» **TASK STATEMENT**
Reproduce every line of the material below word for word, without changing anything.

[Dataset items]
──────────

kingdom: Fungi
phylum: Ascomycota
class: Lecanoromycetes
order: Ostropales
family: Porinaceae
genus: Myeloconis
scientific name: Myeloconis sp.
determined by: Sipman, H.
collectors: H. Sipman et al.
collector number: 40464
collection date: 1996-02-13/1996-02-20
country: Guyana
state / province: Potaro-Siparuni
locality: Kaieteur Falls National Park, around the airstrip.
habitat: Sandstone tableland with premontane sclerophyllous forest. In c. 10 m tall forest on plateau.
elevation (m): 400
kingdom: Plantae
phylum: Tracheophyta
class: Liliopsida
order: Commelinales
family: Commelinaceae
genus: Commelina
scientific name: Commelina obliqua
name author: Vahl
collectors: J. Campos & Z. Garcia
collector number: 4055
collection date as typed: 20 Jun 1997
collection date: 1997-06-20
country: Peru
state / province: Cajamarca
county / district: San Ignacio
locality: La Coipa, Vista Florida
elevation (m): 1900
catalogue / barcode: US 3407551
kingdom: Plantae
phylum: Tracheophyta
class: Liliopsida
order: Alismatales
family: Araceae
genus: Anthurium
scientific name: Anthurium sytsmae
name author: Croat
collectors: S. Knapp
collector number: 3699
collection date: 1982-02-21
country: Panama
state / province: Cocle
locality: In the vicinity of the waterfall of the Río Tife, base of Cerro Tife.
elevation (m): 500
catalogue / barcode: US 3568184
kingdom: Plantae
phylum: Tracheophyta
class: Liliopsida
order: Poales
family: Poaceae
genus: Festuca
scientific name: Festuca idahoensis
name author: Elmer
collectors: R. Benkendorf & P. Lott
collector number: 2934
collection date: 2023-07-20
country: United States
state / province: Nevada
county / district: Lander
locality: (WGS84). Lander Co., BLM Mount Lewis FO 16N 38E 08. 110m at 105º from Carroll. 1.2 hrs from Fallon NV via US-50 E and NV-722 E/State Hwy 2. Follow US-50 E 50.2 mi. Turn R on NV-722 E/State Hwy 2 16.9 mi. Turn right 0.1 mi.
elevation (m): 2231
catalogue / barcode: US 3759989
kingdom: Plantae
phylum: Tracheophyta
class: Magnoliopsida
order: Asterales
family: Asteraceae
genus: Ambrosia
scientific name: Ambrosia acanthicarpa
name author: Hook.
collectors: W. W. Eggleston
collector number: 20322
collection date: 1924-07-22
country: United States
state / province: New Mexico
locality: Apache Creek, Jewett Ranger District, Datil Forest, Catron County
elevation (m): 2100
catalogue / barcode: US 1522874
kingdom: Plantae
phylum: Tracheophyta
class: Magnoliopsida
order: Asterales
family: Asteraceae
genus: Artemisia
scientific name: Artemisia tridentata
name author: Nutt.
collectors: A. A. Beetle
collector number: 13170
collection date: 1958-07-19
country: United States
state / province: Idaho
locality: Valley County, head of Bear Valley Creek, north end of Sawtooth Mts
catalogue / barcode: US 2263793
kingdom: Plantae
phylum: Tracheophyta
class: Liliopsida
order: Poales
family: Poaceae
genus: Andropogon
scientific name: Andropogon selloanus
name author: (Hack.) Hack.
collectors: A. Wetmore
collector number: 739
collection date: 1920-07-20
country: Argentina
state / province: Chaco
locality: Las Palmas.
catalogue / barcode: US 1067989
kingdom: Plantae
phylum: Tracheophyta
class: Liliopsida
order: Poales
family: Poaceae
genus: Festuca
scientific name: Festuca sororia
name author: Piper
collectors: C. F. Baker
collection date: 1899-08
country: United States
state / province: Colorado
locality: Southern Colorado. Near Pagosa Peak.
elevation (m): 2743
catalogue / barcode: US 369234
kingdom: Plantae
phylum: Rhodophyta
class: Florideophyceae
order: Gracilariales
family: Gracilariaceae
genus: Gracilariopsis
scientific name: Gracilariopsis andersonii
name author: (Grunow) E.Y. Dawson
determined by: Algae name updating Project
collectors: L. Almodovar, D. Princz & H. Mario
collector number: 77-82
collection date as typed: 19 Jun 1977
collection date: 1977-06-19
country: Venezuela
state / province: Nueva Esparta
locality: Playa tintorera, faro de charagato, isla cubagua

──────────

» **RESULT OF THE EXERCISE**
kingdom: Fungi
phylum: Ascomycota
class: Lecanoromycetes
order: Ostropales
family: Porinaceae
genus: Myeloconis
scientific name: Myeloconis sp.
determined by: Sipman, H.
collectors: H. Sipman et al.
collector number: 40464
collection date: 1996-02-13/1996-02-20
country: Guyana
state / province: Potaro-Siparuni
locality: Kaieteur Falls National Park, around the airstrip.
habitat: Sandstone tableland with premontane sclerophyllous forest. In c. 10 m tall forest on plateau.
elevation (m): 400
kingdom: Plantae
phylum: Tracheophyta
class: Liliopsida
order: Commelinales
family: Commelinaceae
genus: Commelina
scientific name: Commelina obliqua
name author: Vahl
collectors: J. Campos & Z. Garcia
collector number: 4055
collection date as typed: 20 Jun 1997
collection date: 1997-06-20
country: Peru
state / province: Cajamarca
county / district: San Ignacio
locality: La Coipa, Vista Florida
elevation (m): 1900
catalogue / barcode: US 3407551
kingdom: Plantae
phylum: Tracheophyta
class: Liliopsida
order: Alismatales
family: Araceae
genus: Anthurium
scientific name: Anthurium sytsmae
name author: Croat
collectors: S. Knapp
collector number: 3699
collection date: 1982-02-21
country: Panama
state / province: Cocle
locality: In the vicinity of the waterfall of the Río Tife, base of Cerro Tife.
elevation (m): 500
catalogue / barcode: US 3568184
kingdom: Plantae
phylum: Tracheophyta
class: Liliopsida
order: Poales
family: Poaceae
genus: Festuca
scientific name: Festuca idahoensis
name author: Elmer
collectors: R. Benkendorf & P. Lott
collector number: 2934
collection date: 2023-07-20
country: United States
state / province: Nevada
county / district: Lander
locality: (WGS84). Lander Co., BLM Mount Lewis FO 16N 38E 08. 110m at 105º from Carroll. 1.2 hrs from Fallon NV via US-50 E and NV-722 E/State Hwy 2. Follow US-50 E 50.2 mi. Turn R on NV-722 E/State Hwy 2 16.9 mi. Turn right 0.1 mi.
elevation (m): 2231
catalogue / barcode: US 3759989
kingdom: Plantae
phylum: Tracheophyta
class: Magnoliopsida
order: Asterales
family: Asteraceae
genus: Ambrosia
scientific name: Ambrosia acanthicarpa
name author: Hook.
collectors: W. W. Eggleston
collector number: 20322
collection date: 1924-07-22
country: United States
state / province: New Mexico
locality: Apache Creek, Jewett Ranger District, Datil Forest, Catron County
elevation (m): 2100
catalogue / barcode: US 1522874
kingdom: Plantae
phylum: Tracheophyta
class: Magnoliopsida
order: Asterales
family: Asteraceae
genus: Artemisia
scientific name: Artemisia tridentata
name author: Nutt.
collectors: A. A. Beetle
collector number: 13170
collection date: 1958-07-19
country: United States
state / province: Idaho
locality: Valley County, head of Bear Valley Creek, north end of Sawtooth Mts
catalogue / barcode: US 2263793
kingdom: Plantae
phylum: Tracheophyta
class: Liliopsida
order: Poales
family: Poaceae
genus: Andropogon
scientific name: Andropogon selloanus
name author: (Hack.) Hack.
collectors: A. Wetmore
collector number: 739
collection date: 1920-07-20
country: Argentina
state / province: Chaco
locality: Las Palmas.
catalogue / barcode: US 1067989
kingdom: Plantae
phylum: Tracheophyta
class: Liliopsida
order: Poales
family: Poaceae
genus: Festuca
scientific name: Festuca sororia
name author: Piper
collectors: C. F. Baker
collection date: 1899-08
country: United States
state / province: Colorado
locality: Southern Colorado. Near Pagosa Peak.
elevation (m): 2743
catalogue / barcode: US 369234
kingdom: Plantae
phylum: Rhodophyta
class: Florideophyceae
order: Gracilariales
family: Gracilariaceae
genus: Gracilariopsis
scientific name: Gracilariopsis andersonii
name author: (Grunow) E.Y. Dawson
determined by: Algae name updating Project
collectors: L. Almodovar, D. Princz & H. Mario
collector number: 77-82
collection date as typed: 19 Jun 1977
collection date: 1977-06-19
country: Venezuela
state / province: Nueva Esparta
locality: Playa tintorera, faro de charagato, isla cubagua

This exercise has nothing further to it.